Encontrei, ainda com relação às escolhas dos nomes fictícios para representar a criança, aquela que o fez porque tinha que fazê-lo e não deu nenhuma justificativa, como é o caso de Karen.

Karen

Professora/pesquisadora: - Que nome você quer usar? Karen: - Karen.

Professora/pesquisadora: - Por quê? Karen: - Por que sim ué.

Professora/pesquisadora: - Tem algum motivo especial?
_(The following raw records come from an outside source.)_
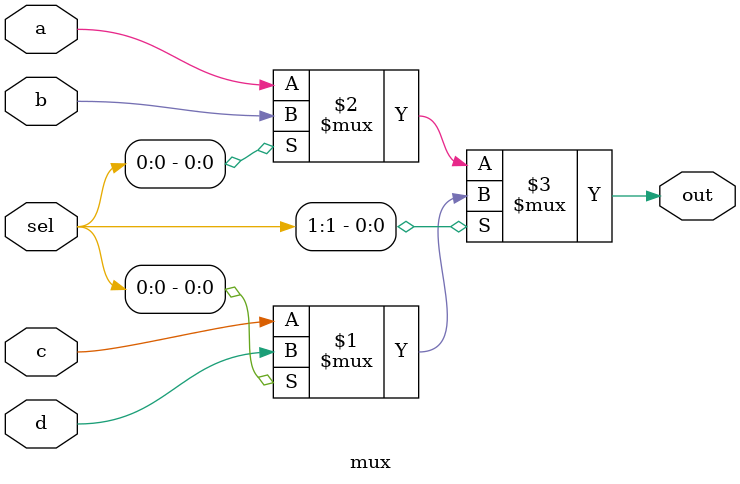
<source format=sv>
`timescale 1ns / 1ps

module mux ( input a,                 // 4-bit input called a
                         input  b,                 // 4-bit input called b
                         input  c,                 // 4-bit input called c
                         input  d,                 // 4-bit input called d
                         input [1:0] sel,               // input sel used to select between a,b,c,d
                         output  out);             // 4-bit output based on input sel

   // When sel[1] is 0, (sel[0]? b:a) is selected and when sel[1] is 1, (sel[0] ? d:c) is taken
   // When sel[0] is 0, a is sent to output, else b and when sel[0] is 0, c is sent to output, else d
   assign out = sel[1] ? (sel[0] ? d : c) : (sel[0] ? b : a);

endmodule
</source>
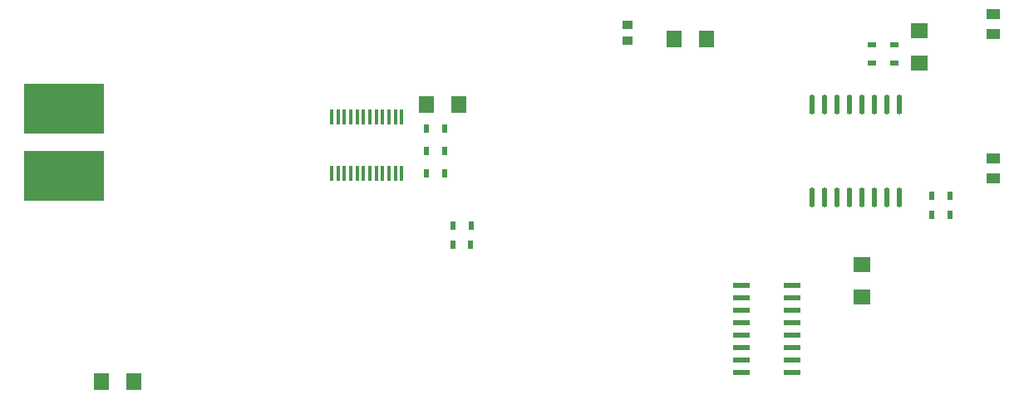
<source format=gbp>
G04*
G04 #@! TF.GenerationSoftware,Altium Limited,Altium Designer,20.2.6 (244)*
G04*
G04 Layer_Color=128*
%FSLAX24Y24*%
%MOIN*%
G70*
G04*
G04 #@! TF.SameCoordinates,3AFE1146-FA95-4E81-A996-3AB7B898703E*
G04*
G04*
G04 #@! TF.FilePolarity,Positive*
G04*
G01*
G75*
%ADD25R,0.0354X0.0236*%
%ADD31R,0.0236X0.0354*%
%ADD34R,0.0650X0.0600*%
%ADD39R,0.0550X0.0433*%
%ADD47R,0.0394X0.0354*%
%ADD52R,0.0600X0.0650*%
%ADD140O,0.0217X0.0800*%
G04:AMPARAMS|DCode=141|XSize=61.8mil|YSize=16.1mil|CornerRadius=2mil|HoleSize=0mil|Usage=FLASHONLY|Rotation=90.000|XOffset=0mil|YOffset=0mil|HoleType=Round|Shape=RoundedRectangle|*
%AMROUNDEDRECTD141*
21,1,0.0618,0.0121,0,0,90.0*
21,1,0.0578,0.0161,0,0,90.0*
1,1,0.0040,0.0061,0.0289*
1,1,0.0040,0.0061,-0.0289*
1,1,0.0040,-0.0061,-0.0289*
1,1,0.0040,-0.0061,0.0289*
%
%ADD141ROUNDEDRECTD141*%
%ADD142R,0.3201X0.2000*%
%ADD143R,0.0670X0.0210*%
D25*
X34250Y17050D02*
D03*
X34250Y17765D02*
D03*
X35150Y17050D02*
D03*
X35150Y17765D02*
D03*
D31*
X36650Y10950D02*
D03*
X37365Y10950D02*
D03*
X36650Y11700D02*
D03*
X37365Y11700D02*
D03*
X16385Y14410D02*
D03*
X17100Y14410D02*
D03*
X16385Y13510D02*
D03*
X17100Y13510D02*
D03*
X16385Y12610D02*
D03*
X17100Y12610D02*
D03*
X18165Y10500D02*
D03*
X17450Y10500D02*
D03*
X17435Y9750D02*
D03*
X18150Y9750D02*
D03*
D34*
X36150Y18350D02*
D03*
Y17050D02*
D03*
X33850Y7650D02*
D03*
Y8950D02*
D03*
D39*
X39100Y18206D02*
D03*
Y18994D02*
D03*
Y12406D02*
D03*
Y13194D02*
D03*
D47*
X24450Y18565D02*
D03*
Y17935D02*
D03*
D52*
X27590Y18000D02*
D03*
X26290D02*
D03*
X17675Y15360D02*
D03*
X16375D02*
D03*
X4640Y4250D02*
D03*
X3340D02*
D03*
D140*
X35350Y11640D02*
D03*
X34850D02*
D03*
X34350D02*
D03*
X33850D02*
D03*
X33350D02*
D03*
X32850D02*
D03*
X32350D02*
D03*
X31850D02*
D03*
X35350Y15360D02*
D03*
X34850D02*
D03*
X34350D02*
D03*
X33850D02*
D03*
X33350D02*
D03*
X32850D02*
D03*
X32350D02*
D03*
X31850D02*
D03*
D141*
X15383Y12610D02*
D03*
X15127D02*
D03*
X14871D02*
D03*
X14615D02*
D03*
X14359D02*
D03*
X14103D02*
D03*
X13847D02*
D03*
X13591D02*
D03*
X13335D02*
D03*
X13080D02*
D03*
X12824D02*
D03*
X12568D02*
D03*
Y14870D02*
D03*
X12824D02*
D03*
X13080D02*
D03*
X13335D02*
D03*
X13591D02*
D03*
X13847D02*
D03*
X14103D02*
D03*
X14359D02*
D03*
X14615D02*
D03*
X14871D02*
D03*
X15127D02*
D03*
X15383D02*
D03*
D142*
X1850Y12500D02*
D03*
Y15200D02*
D03*
D143*
X31050Y8100D02*
D03*
Y7600D02*
D03*
Y7100D02*
D03*
Y6600D02*
D03*
Y6100D02*
D03*
Y5600D02*
D03*
Y5100D02*
D03*
Y4600D02*
D03*
X29010D02*
D03*
Y5100D02*
D03*
Y5600D02*
D03*
Y6100D02*
D03*
Y6600D02*
D03*
Y7100D02*
D03*
Y7600D02*
D03*
Y8100D02*
D03*
M02*

</source>
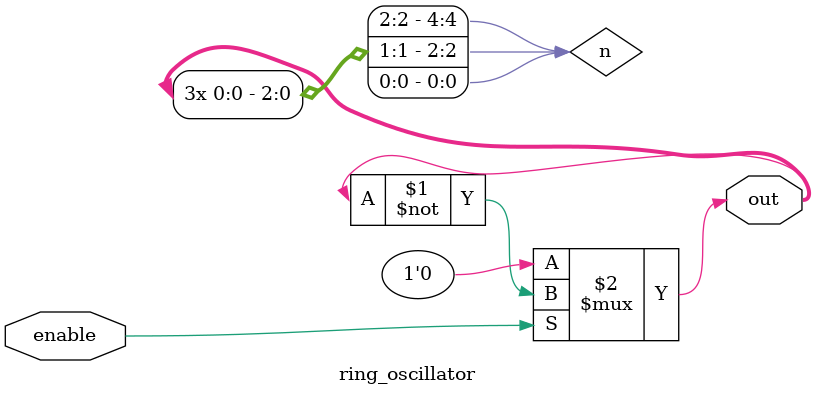
<source format=v>
module ring_oscillator #(
    parameter integer STAGES = 5  // must be odd and >= 3
)(
    input  wire enable,
    output wire out
);
    // Internal nodes of the inverter chain
    // KEEP / DONT_TOUCH so synthesis doesn't remove or collapse the loop
    (* KEEP = "TRUE", DONT_TOUCH = "TRUE" *)
    wire [STAGES-1:0] n;

    // First stage: feedback from the last stage, gated by enable
    assign n[0] = enable ? ~n[STAGES-1] : 1'b0;

    // Remaining inverters in the chain
    genvar i;
    generate
        for (i = 1; i < STAGES; i = i + 1) begin : gen_inverters
            assign n[i] = ~n[i-1];
        end
    endgenerate

    // Output of the ring
    assign out = n[STAGES-1];

endmodule
</source>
Karen: - Não.

(DIÁRIO DE CAMPO IV – 20/03/2017)

O episódio descrito torna-se compreensível, uma vez que toda a discussão feita me levou a compreender que as crianças podem ser quem quiserem e como quiserem.

As escolhas dos nomes fictícios pelas crianças foi outro momento de promover a escuta atenta das crianças de forma lúdica. Faz de conta que, para além de ser um brincar, é uma atividade objetiva que constitui a base de percepção que a criança tem do mundo e de como se identifica nele. Essa percepção do mundo pela criança durante a brincadeira, para Sommerhalder e Alves (2014, p. 115), ocorre porque o “brincar constitui-se em um espaço intermediário que aproxima a criança da realidade mais ampla”. Esse aqui, chamado de espaço intermediário para Winnicott (1975), recebe o nome de espaço transicional, que é o espaço entre a criança e a realidade externa. Assim, a ação do brincar é posta neste lugar das experiências, permitindo ao ser humano, no decorrer de seu desenvolvimento, lidar com suas frustações e com a vida de modo geral. Dessa forma, os sujeitos organizam a sua realidade e exercitam suas potencialidades. O autor atribui ao brincar grande valor no desenvolvimento do pensamento criativo, por este ser fundamental para a construção do conhecimento de si para a criança. Para nós, isso possibilitou mais um passo nesse ato de fazer pesquisa com elas, descobrindo como convivem com a Diversidade Cultural que as rodeia.

Por fim, utilizar as descrições para analisar inicialmente essa relação Entre o eu

e o outro possibilitou conhecer um pouco quem são essas crianças e deu uma prévia de como

experiências das aulas de Educação Física. Além disso, foi a primeiro momento de escutar essas crianças colocando-as no lugar do eu dentro da pesquisa, revelando que fazê-lo não é tarefa fácil, tendo em vista que conviver com elas em uma conduta não hierarquizada também não é.